Job =>
Would you please set down the data again exactly as given, excluding the pictures?

Record excerpts =>
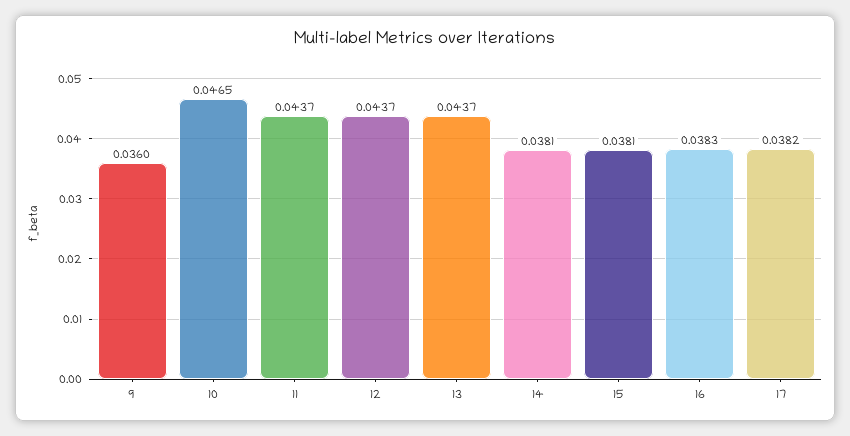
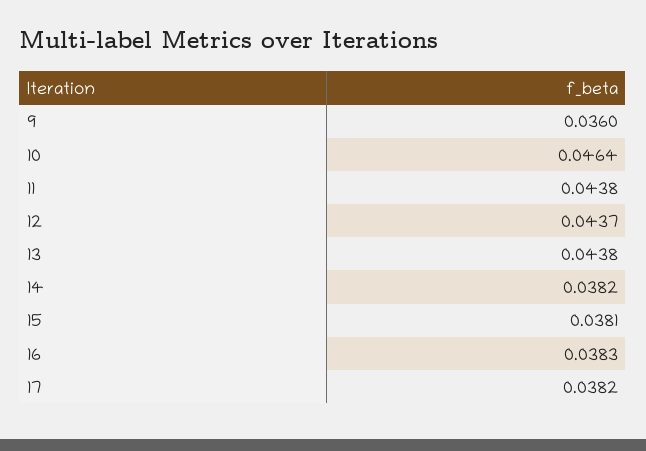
  {
    "9": 0.036,
-   "10": 0.0465,
+   "10": 0.0464,
-   "11": 0.0437,
+   "11": 0.0438,
    "12": 0.0437,
-   "13": 0.0437,
+   "13": 0.0438,
-   "14": 0.0381,
+   "14": 0.0382,
    "15": 0.0381,
    "16": 0.0383,
    "17": 0.0382
  }

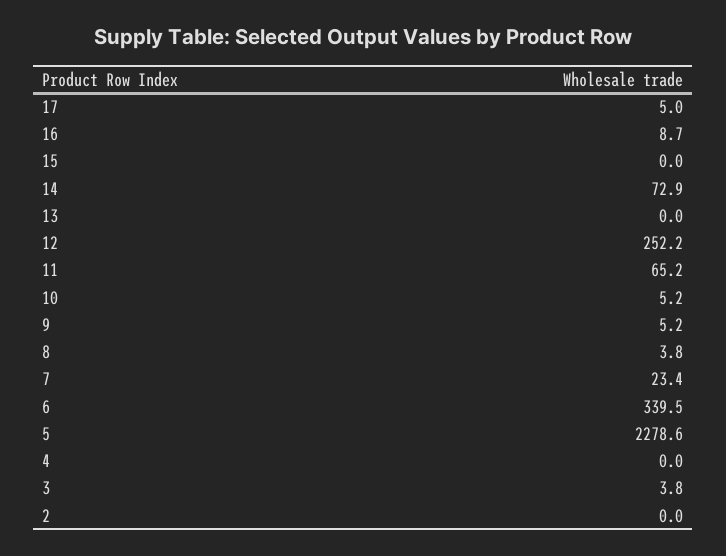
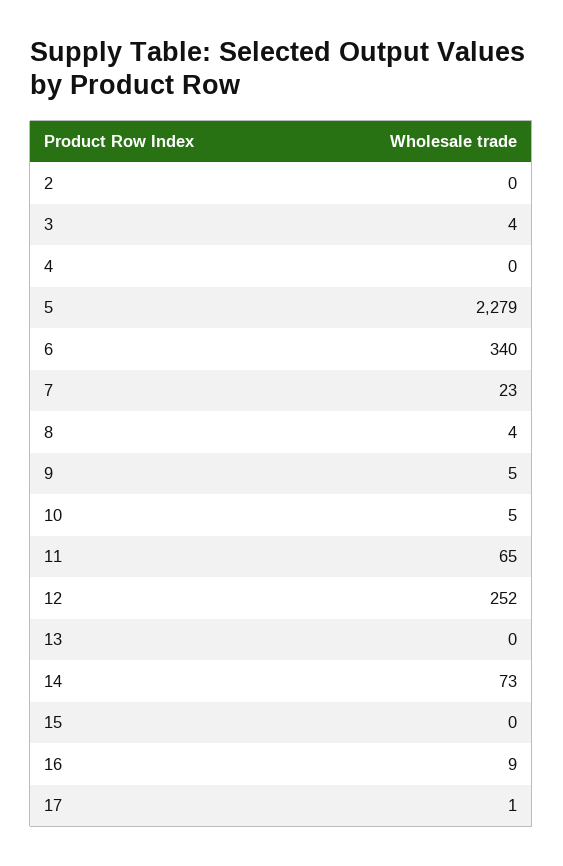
  {
-   "17": 5,
+   "17": 1,
    "16": 8.7,
    "15": 0,
    "14": 72.9,
    "13": 0,
    "12": 252.2,
    "11": 65.2,
    "10": 5.2,
    "9": 5.2,
    "8": 3.8,
    "7": 23.4,
    "6": 339.5,
    "5": 2278.6,
    "4": 0,
    "3": 3.8,
    "2": 0
  }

Written solution =>
  {
    "9": 0.036,
-   "10": 0.0465,
+   "10": 0.0464,
-   "11": 0.0437,
+   "11": 0.0438,
    "12": 0.0437,
-   "13": 0.0437,
+   "13": 0.0438,
-   "14": 0.0381,
+   "14": 0.0382,
    "15": 0.0381,
    "16": 0.0383,
    "17": 0.0382
  }

  {
-   "17": 5,
+   "17": 1,
    "16": 8.7,
    "15": 0,
    "14": 72.9,
    "13": 0,
    "12": 252.2,
    "11": 65.2,
    "10": 5.2,
    "9": 5.2,
    "8": 3.8,
    "7": 23.4,
    "6": 339.5,
    "5": 2278.6,
    "4": 0,
    "3": 3.8,
    "2": 0
  }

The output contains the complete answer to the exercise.